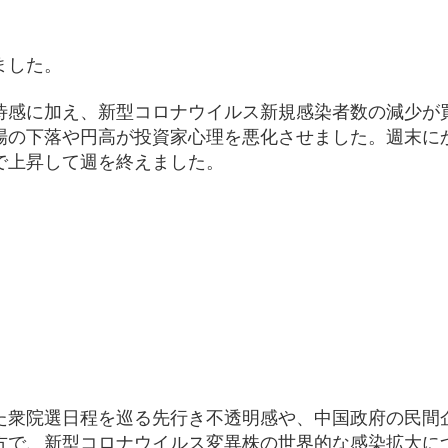
ました。
待感に加え、新型コロナウイルス新規感染者数の減少が
場の下落や円高が投資家心理を悪化させました。週末に
で上昇して週を終えました。
）
た衆院選日程を巡る先行き不透明感や、中国政府の民間
方で、新型コロナウイルス変異株の世界的な感染拡大に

Problem statement
Drop the images and transcribe the entries above exactly.

Solution to this exercise
ました。
待感に加え、新型コロナウイルス新規感染者数の減少が
場の下落や円高が投資家心理を悪化させました。週末に
で上昇して週を終えました。
）
た衆院選日程を巡る先行き不透明感や、中国政府の民間
方で、新型コロナウイルス変異株の世界的な感染拡大に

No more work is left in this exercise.